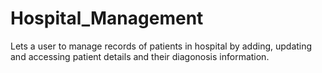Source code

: # Hospital_Management
Lets a user to manage records of patients in hospital by adding, updating and accessing patient details and their diagonosis information.
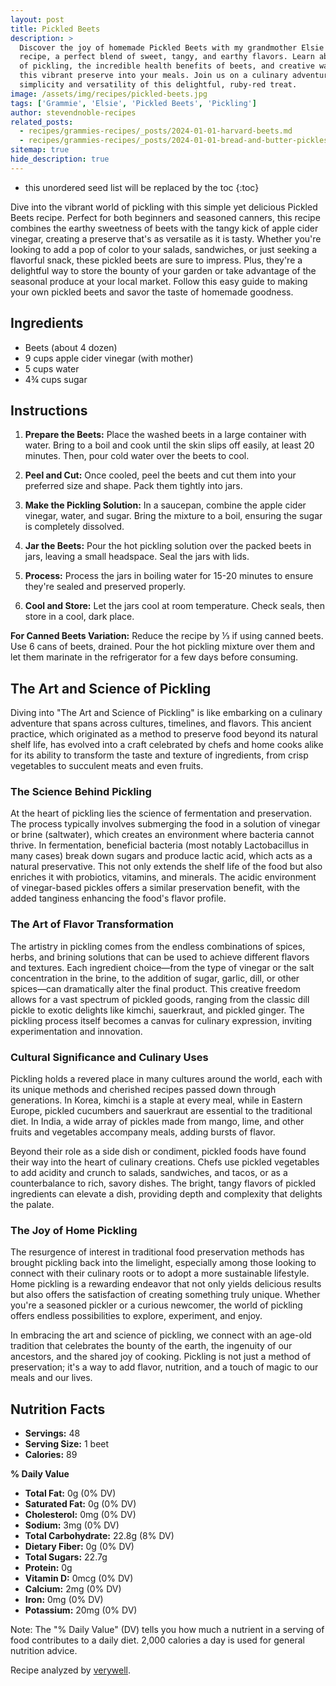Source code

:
 ```yaml
---
layout: post
title: Pickled Beets
description: >
  Discover the joy of homemade Pickled Beets with my grandmother Elsie's easy-to-follow
  recipe, a perfect blend of sweet, tangy, and earthy flavors. Learn about the ancient art
  of pickling, the incredible health benefits of beets, and creative ways to incorporate
  this vibrant preserve into your meals. Join us on a culinary adventure that celebrates the
  simplicity and versatility of this delightful, ruby-red treat.
image: /assets/img/recipes/pickled-beets.jpg
tags: ['Grammie', 'Elsie', 'Pickled Beets', 'Pickling']
author: stevendnoble-recipes
related_posts:
  - recipes/grammies-recipes/_posts/2024-01-01-harvard-beets.md
  - recipes/grammies-recipes/_posts/2024-01-01-bread-and-butter-pickles.md
sitemap: true
hide_description: true
---
```


* this unordered seed list will be replaced by the toc
{:toc}

Dive into the vibrant world of pickling with this simple yet delicious Pickled Beets recipe. Perfect for both beginners and seasoned canners, this recipe combines the earthy sweetness of beets with the tangy kick of apple cider vinegar, creating a preserve that's as versatile as it is tasty. Whether you're looking to add a pop of color to your salads, sandwiches, or just seeking a flavorful snack, these pickled beets are sure to impress. Plus, they're a delightful way to store the bounty of your garden or take advantage of the seasonal produce at your local market. Follow this easy guide to making your own pickled beets and savor the taste of homemade goodness.

## Ingredients

* Beets (about 4 dozen)
* 9 cups apple cider vinegar (with mother)
* 5 cups water
* 4¾ cups sugar

## Instructions

1. **Prepare the Beets:** Place the washed beets in a large container with water. Bring to a boil and cook until the skin slips off easily, at least 20 minutes. Then, pour cold water over the beets to cool.

2. **Peel and Cut:** Once cooled, peel the beets and cut them into your preferred size and shape. Pack them tightly into jars.

3. **Make the Pickling Solution:** In a saucepan, combine the apple cider vinegar, water, and sugar. Bring the mixture to a boil, ensuring the sugar is completely dissolved.

4. **Jar the Beets:** Pour the hot pickling solution over the packed beets in jars, leaving a small headspace. Seal the jars with lids.

5. **Process:** Process the jars in boiling water for 15-20 minutes to ensure they're sealed and preserved properly.

6. **Cool and Store:** Let the jars cool at room temperature. Check seals, then store in a cool, dark place.

**For Canned Beets Variation:**
Reduce the recipe by ⅓ if using canned beets. Use 6 cans of beets, drained. Pour the hot pickling mixture over them and let them marinate in the refrigerator for a few days before consuming.

## The Art and Science of Pickling

Diving into "The Art and Science of Pickling" is like embarking on a culinary adventure that spans across cultures, timelines, and flavors. This ancient practice, which originated as a method to preserve food beyond its natural shelf life, has evolved into a craft celebrated by chefs and home cooks alike for its ability to transform the taste and texture of ingredients, from crisp vegetables to succulent meats and even fruits.

### The Science Behind Pickling

At the heart of pickling lies the science of fermentation and preservation. The process typically involves submerging the food in a solution of vinegar or brine (saltwater), which creates an environment where bacteria cannot thrive. In fermentation, beneficial bacteria (most notably Lactobacillus in many cases) break down sugars and produce lactic acid, which acts as a natural preservative. This not only extends the shelf life of the food but also enriches it with probiotics, vitamins, and minerals. The acidic environment of vinegar-based pickles offers a similar preservation benefit, with the added tanginess enhancing the food's flavor profile.

### The Art of Flavor Transformation

The artistry in pickling comes from the endless combinations of spices, herbs, and brining solutions that can be used to achieve different flavors and textures. Each ingredient choice—from the type of vinegar or the salt concentration in the brine, to the addition of sugar, garlic, dill, or other spices—can dramatically alter the final product. This creative freedom allows for a vast spectrum of pickled goods, ranging from the classic dill pickle to exotic delights like kimchi, sauerkraut, and pickled ginger. The pickling process itself becomes a canvas for culinary expression, inviting experimentation and innovation.

### Cultural Significance and Culinary Uses

Pickling holds a revered place in many cultures around the world, each with its unique methods and cherished recipes passed down through generations. In Korea, kimchi is a staple at every meal, while in Eastern Europe, pickled cucumbers and sauerkraut are essential to the traditional diet. In India, a wide array of pickles made from mango, lime, and other fruits and vegetables accompany meals, adding bursts of flavor.

Beyond their role as a side dish or condiment, pickled foods have found their way into the heart of culinary creations. Chefs use pickled vegetables to add acidity and crunch to salads, sandwiches, and tacos, or as a counterbalance to rich, savory dishes. The bright, tangy flavors of pickled ingredients can elevate a dish, providing depth and complexity that delights the palate.

### The Joy of Home Pickling

The resurgence of interest in traditional food preservation methods has brought pickling back into the limelight, especially among those looking to connect with their culinary roots or to adopt a more sustainable lifestyle. Home pickling is a rewarding endeavor that not only yields delicious results but also offers the satisfaction of creating something truly unique. Whether you're a seasoned pickler or a curious newcomer, the world of pickling offers endless possibilities to explore, experiment, and enjoy.

In embracing the art and science of pickling, we connect with an age-old tradition that celebrates the bounty of the earth, the ingenuity of our ancestors, and the shared joy of cooking. Pickling is not just a method of preservation; it's a way to add flavor, nutrition, and a touch of magic to our meals and our lives.

## Nutrition Facts

* **Servings:** 48
* **Serving Size:** 1 beet
* **Calories:** 89

**% Daily Value**

* **Total Fat:** 0g (0% DV)
* **Saturated Fat:** 0g (0% DV)
* **Cholesterol:** 0mg (0% DV)
* **Sodium:** 3mg (0% DV)
* **Total Carbohydrate:** 22.8g (8% DV)
* **Dietary Fiber:** 0g (0% DV)
* **Total Sugars:** 22.7g
* **Protein:** 0g
* **Vitamin D:** 0mcg (0% DV)
* **Calcium:** 2mg (0% DV)
* **Iron:** 0mg (0% DV)
* **Potassium:** 20mg (0% DV)

Note: The "% Daily Value" (DV) tells you how much a nutrient in a serving of food contributes to a daily diet. 2,000 calories a day is used for general nutrition advice.

Recipe analyzed by <a href="https://www.verywellfit.com/recipe-nutrition-analyzer-4157076" target="_blank">verywell</a>.

<script type="application/ld+json">
{
  "@context": "http://schema.org",
  "@type": "Recipe",
  "name": "Pickled Beets",
  "image": "pickled-beets.jpg",
  "author": {
    "@type": "Person",
    "name": "Steven D Noble"
  },
  "description": "A simple and delicious pickled beets recipe combining the earthy sweetness of beets with the tangy kick of apple cider vinegar.",
  "prepTime": "PT30M",
  "cookTime": "PT20M",
  "totalTime": "PT50M",
  "recipeYield": "48 servings",
  "recipeIngredient": [
    "Beets (about 4 dozen)",
    "9 cups apple cider vinegar (with mother)",
    "5 cups water",
    "4¾ cups sugar"
  ],
  "recipeInstructions": [
    {
      "@type": "HowToStep",
      "text": "Boil beets until the skin slips off, at least 20 minutes."
    },
    {
      "@type": "HowToStep",
      "text": "Peel and cut the beets, then pack them into jars."
    },
    {
      "@type": "HowToStep",
      "text": "Bring vinegar, water, and sugar to a boil and pour over beets."
    },
    {
      "@type": "HowToStep",
      "text": "Seal jars and process in boiling water for 15-20 minutes."
    }
  ],
  "nutrition": {
    "@type": "NutritionInformation",
    "calories": "89 calories",
    "fatContent": "0g",
    "saturatedFatContent": "0g",
    "cholesterolContent": "0mg",
    "sodiumContent": "3mg",
    "carbohydrateContent": "22.8g",
    "fiberContent": "0g",
    "sugarContent": "22.7g",
    "proteinContent": "0g"
  }
}
</script>
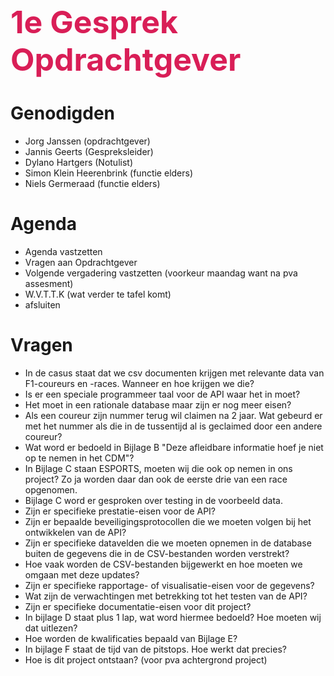 <div style="color:#d91e57; font-size: 50px; font-weight: bold;">1e Gesprek Opdrachtgever</div>

# Genodigden
- Jorg Janssen (opdrachtgever)
- Jannis Geerts (Gespreksleider)
- Dylano Hartgers (Notulist)
- Simon Klein Heerenbrink (functie elders)
- Niels Germeraad (functie elders)

# Agenda
- Agenda vastzetten
- Vragen aan Opdrachtgever
- Volgende vergadering vastzetten (voorkeur maandag want na pva assesment)
- W.V.T.T.K (wat verder te tafel komt)
- afsluiten

# Vragen
- In de casus staat dat we csv documenten krijgen met relevante data van F1-coureurs en -races. Wanneer en hoe krijgen we die?
- Is er een speciale programmeer taal voor de API waar het in moet?
- Het moet in een rationale database maar zijn er nog meer eisen?
- Als een coureur zijn nummer terug wil claimen na 2 jaar. Wat gebeurd er met het nummer als die in de tussentijd al is geclaimed door een andere coureur?
- Wat word er bedoeld in Bijlage B "Deze afleidbare informatie hoef je niet op te nemen in het CDM"?
- In Bijlage C staan ESPORTS, moeten wij die ook op nemen in ons project? Zo ja worden daar dan ook de eerste drie van een race opgenomen.
- Bijlage C word er gesproken over testing in de voorbeeld data.
- Zijn er specifieke prestatie-eisen voor de API?
- Zijn er bepaalde beveiligingsprotocollen die we moeten volgen bij het ontwikkelen van de API?
- Zijn er specifieke datavelden die we moeten opnemen in de database buiten de gegevens die in de CSV-bestanden worden verstrekt?
- Hoe vaak worden de CSV-bestanden bijgewerkt en hoe moeten we omgaan met deze updates?
- Zijn er specifieke rapportage- of visualisatie-eisen voor de gegevens?
- Wat zijn de verwachtingen met betrekking tot het testen van de API?
- Zijn er specifieke documentatie-eisen voor dit project?
- In bijlage D staat plus 1 lap, wat word hiermee bedoeld? Hoe moeten wij dat uitlezen?
- Hoe worden de kwalificaties bepaald van Bijlage E?
- In bijlage F staat de tijd van de pitstops. Hoe werkt dat precies?
- Hoe is dit project ontstaan? (voor pva achtergrond project)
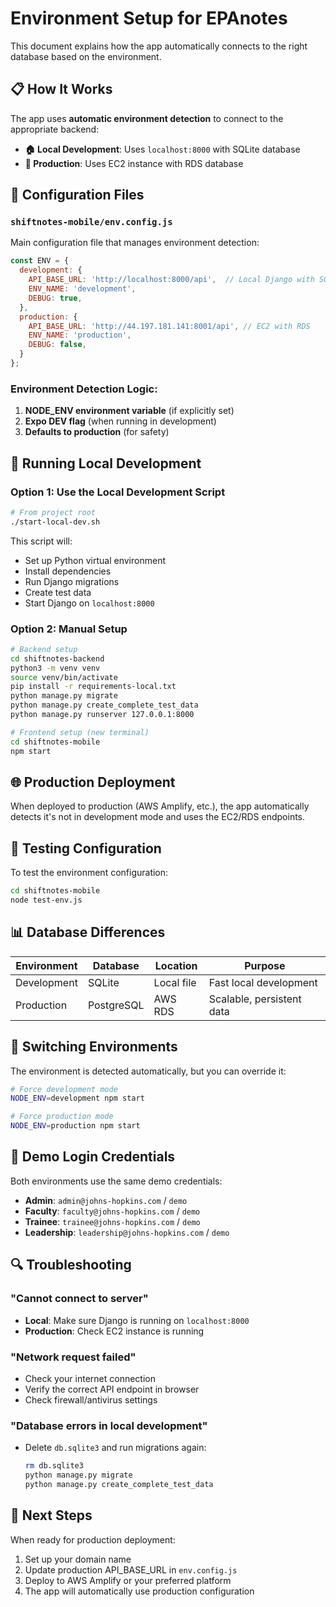 # Environment Setup for EPAnotes

This document explains how the app automatically connects to the right database based on the environment.

## 📋 How It Works

The app uses **automatic environment detection** to connect to the appropriate backend:

- **🏠 Local Development**: Uses `localhost:8000` with SQLite database
- **🚀 Production**: Uses EC2 instance with RDS database

## 🔧 Configuration Files

### `shiftnotes-mobile/env.config.js`
Main configuration file that manages environment detection:

```javascript
const ENV = {
  development: {
    API_BASE_URL: 'http://localhost:8000/api',  // Local Django with SQLite
    ENV_NAME: 'development',
    DEBUG: true,
  },
  production: {
    API_BASE_URL: 'http://44.197.181.141:8001/api', // EC2 with RDS
    ENV_NAME: 'production', 
    DEBUG: false,
  }
};
```

### Environment Detection Logic:
1. **NODE_ENV environment variable** (if explicitly set)
2. **Expo __DEV__ flag** (when running in development)
3. **Defaults to production** (for safety)

## 🚀 Running Local Development

### Option 1: Use the Local Development Script
```bash
# From project root
./start-local-dev.sh
```

This script will:
- Set up Python virtual environment
- Install dependencies 
- Run Django migrations
- Create test data
- Start Django on `localhost:8000`

### Option 2: Manual Setup
```bash
# Backend setup
cd shiftnotes-backend
python3 -m venv venv
source venv/bin/activate
pip install -r requirements-local.txt
python manage.py migrate
python manage.py create_complete_test_data
python manage.py runserver 127.0.0.1:8000

# Frontend setup (new terminal)
cd shiftnotes-mobile  
npm start
```

## 🌐 Production Deployment

When deployed to production (AWS Amplify, etc.), the app automatically detects it's not in development mode and uses the EC2/RDS endpoints.

## 🧪 Testing Configuration

To test the environment configuration:

```bash
cd shiftnotes-mobile
node test-env.js
```

## 📊 Database Differences

| Environment | Database | Location | Purpose |
|-------------|----------|----------|---------|
| Development | SQLite | Local file | Fast local development |
| Production | PostgreSQL | AWS RDS | Scalable, persistent data |

## 🔄 Switching Environments

The environment is detected automatically, but you can override it:

```bash
# Force development mode
NODE_ENV=development npm start

# Force production mode  
NODE_ENV=production npm start
```

## 📝 Demo Login Credentials

Both environments use the same demo credentials:

- **Admin**: `admin@johns-hopkins.com` / `demo`
- **Faculty**: `faculty@johns-hopkins.com` / `demo` 
- **Trainee**: `trainee@johns-hopkins.com` / `demo`
- **Leadership**: `leadership@johns-hopkins.com` / `demo`

## 🔍 Troubleshooting

### "Cannot connect to server"
- **Local**: Make sure Django is running on `localhost:8000`
- **Production**: Check EC2 instance is running

### "Network request failed"
- Check your internet connection
- Verify the correct API endpoint in browser
- Check firewall/antivirus settings

### "Database errors in local development"
- Delete `db.sqlite3` and run migrations again:
  ```bash
  rm db.sqlite3
  python manage.py migrate
  python manage.py create_complete_test_data
  ```

## 🎯 Next Steps

When ready for production deployment:
1. Set up your domain name
2. Update production API_BASE_URL in `env.config.js`
3. Deploy to AWS Amplify or your preferred platform
4. The app will automatically use production configuration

==============================

## What to work on
The listing above holds a line with "### The Science Behind Pickling" and a line with "### Cultural Significance and Culinary Uses". Print the stretch from the first through the second, exactly and alone.

## Answer box
### The Science Behind Pickling

At the heart of pickling lies the science of fermentation and preservation. The process typically involves submerging the food in a solution of vinegar or brine (saltwater), which creates an environment where bacteria cannot thrive. In fermentation, beneficial bacteria (most notably Lactobacillus in many cases) break down sugars and produce lactic acid, which acts as a natural preservative. This not only extends the shelf life of the food but also enriches it with probiotics, vitamins, and minerals. The acidic environment of vinegar-based pickles offers a similar preservation benefit, with the added tanginess enhancing the food's flavor profile.

### The Art of Flavor Transformation

The artistry in pickling comes from the endless combinations of spices, herbs, and brining solutions that can be used to achieve different flavors and textures. Each ingredient choice—from the type of vinegar or the salt concentration in the brine, to the addition of sugar, garlic, dill, or other spices—can dramatically alter the final product. This creative freedom allows for a vast spectrum of pickled goods, ranging from the classic dill pickle to exotic delights like kimchi, sauerkraut, and pickled ginger. The pickling process itself becomes a canvas for culinary expression, inviting experimentation and innovation.

### Cultural Significance and Culinary Uses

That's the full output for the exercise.